Excerpted text
┏━━

Win them with fun!

Win them with fun!

For the past few weeks I’ve been blogging about an evangelical documentary on youth ministry from the States, produced in association with the National Centre for Family Integrated Churches, called Divided.

If you missed my previous posts, you can check them out here: PART 1 | PART 2 | PART 3

So far I’ve been quite critical about the film but, as I’ve said before, they do make what I consider to be some valid points. One of the concerns raised by Divided is over the youth ministry practice of some churches, which employ worldly fun and flashiness as a means of reaching young people.

Agreed: the church cannot promise truth, and then deliver foolishness! However, as I’ve mentioned in previous posts, this movie does seem to have a rather limited view of youth ministry, assuming it to be a youth programme for largely churched young people. Not so with Niddrie, and we don’t really do flashy here either – our Sunday church services are pretty traditional, we don’t even have a smoke machine.

In Niddrie, our young people are almost exclusively unbelievers and completely ‘unchurched’. That means the vast majority of the youth work undertaken by the church is relational and evangelistic. My young people are by definition ‘worldly’, their minds are set on things that are on earth, not things that are above (Colossians 3:2). So at some level, I need to be able to engage them, without succumbing to worldliness myself, and point them to a better way in the Lord Jesus.

┗━━

Tasks to complete
1 – Condense the paragraph of the youth ministry blog post above that begins "In Niddrie, our young people" into a short bulleted list that keeps its main points.
2 – Extend the youth ministry blog post above with a few more paragraphs, beginning right after its final sentence.

Dataset section
┏━━

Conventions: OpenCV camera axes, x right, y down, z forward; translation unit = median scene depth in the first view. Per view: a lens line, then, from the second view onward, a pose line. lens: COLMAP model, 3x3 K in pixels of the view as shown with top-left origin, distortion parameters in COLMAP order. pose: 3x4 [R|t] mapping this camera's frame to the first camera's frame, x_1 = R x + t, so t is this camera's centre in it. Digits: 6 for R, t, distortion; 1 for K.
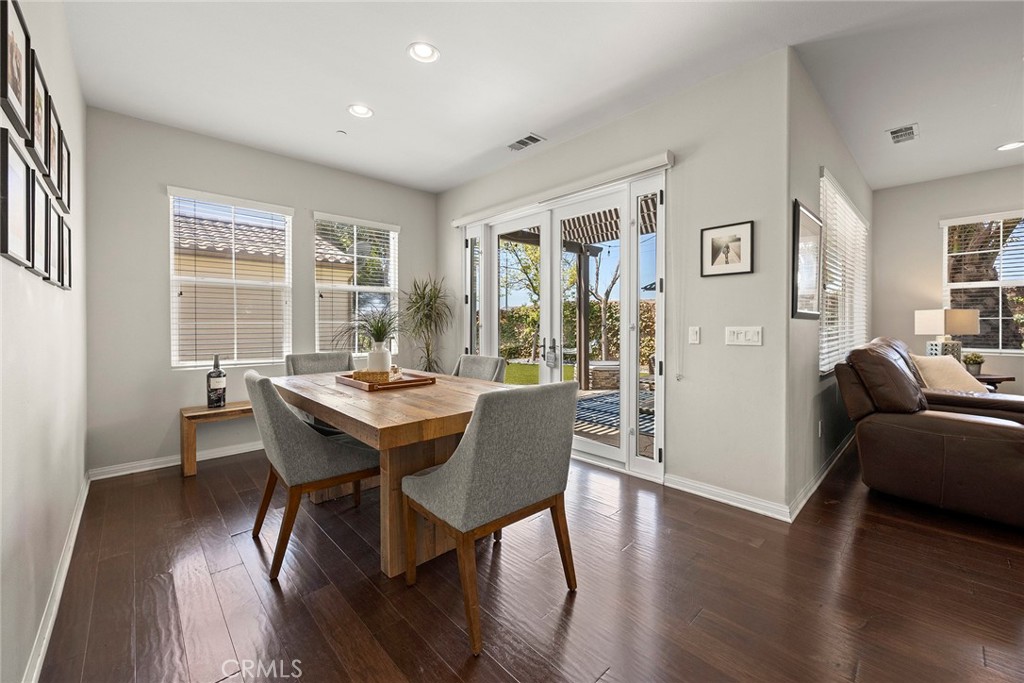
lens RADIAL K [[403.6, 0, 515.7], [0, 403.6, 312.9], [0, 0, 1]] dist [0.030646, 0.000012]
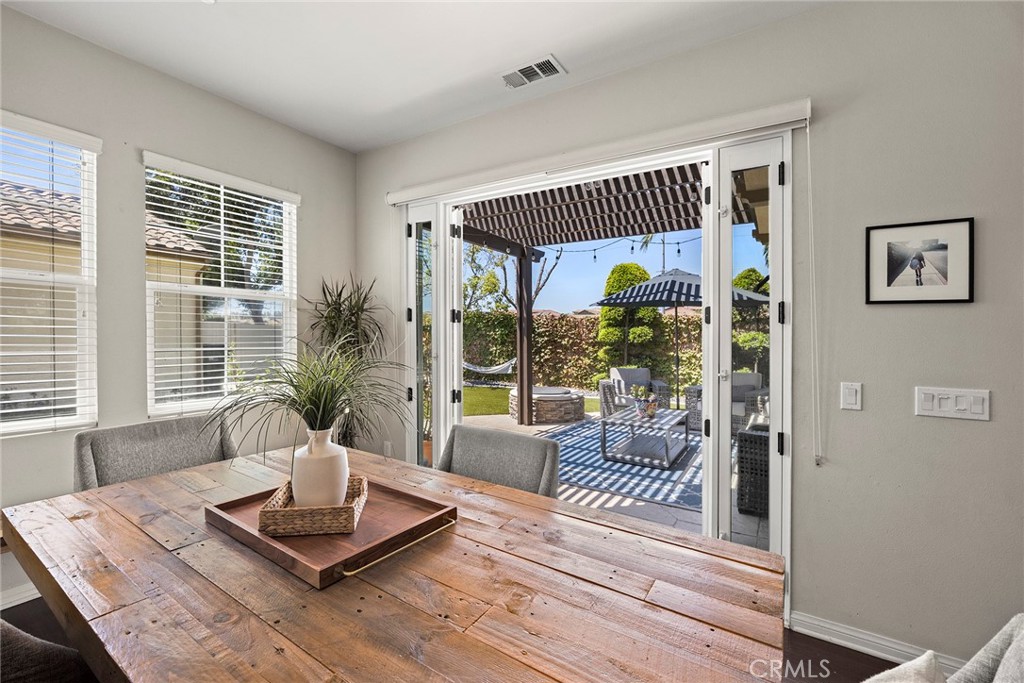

┗━━

Answer section
1 –
- Young people in Niddrie are almost exclusively unbelievers and completely "unchurched."
- As a result, most of the church's youth work is relational and evangelistic.
- These young people are by definition "worldly," with minds set on things on earth rather than things above (Colossians 3:2).
- The writer must engage them without becoming worldly and point them to a better way in the Lord Jesus.

2 –
One of the things we started a few years back was a group for boys (11–16 years) on a Friday afternoon. They have a half day at school on a Friday, so they’re by and large free from about lunchtime. We’d take them out of Niddrie to do a variety of activities with them: sailing, skiing, Pizza Hut, LaserQuest etc; the goal being to invest in these guys and share the Gospel with them in a relational and informal way. Over the years we’ve taken many opportunities to share the Gospel with these guys through conversation and curiosity; we’ve explained what/why we believe, we’ve shared our testimonies, and this is exciting.

The cynic would say that we’re looking to win these guys with fun. Perhaps its a blessing then that our church has had a spending freeze (including youth work) for the last year, and so the activities must either cost nothing, or be inexpensive, paid for through the boys subscriptions (£1 a week) and anything we can raid from the café pool table (which brings in about £10 a week). We’ve been creative in our activity ideas and this has really helped us assess our priorities and keep the Gospel foremost.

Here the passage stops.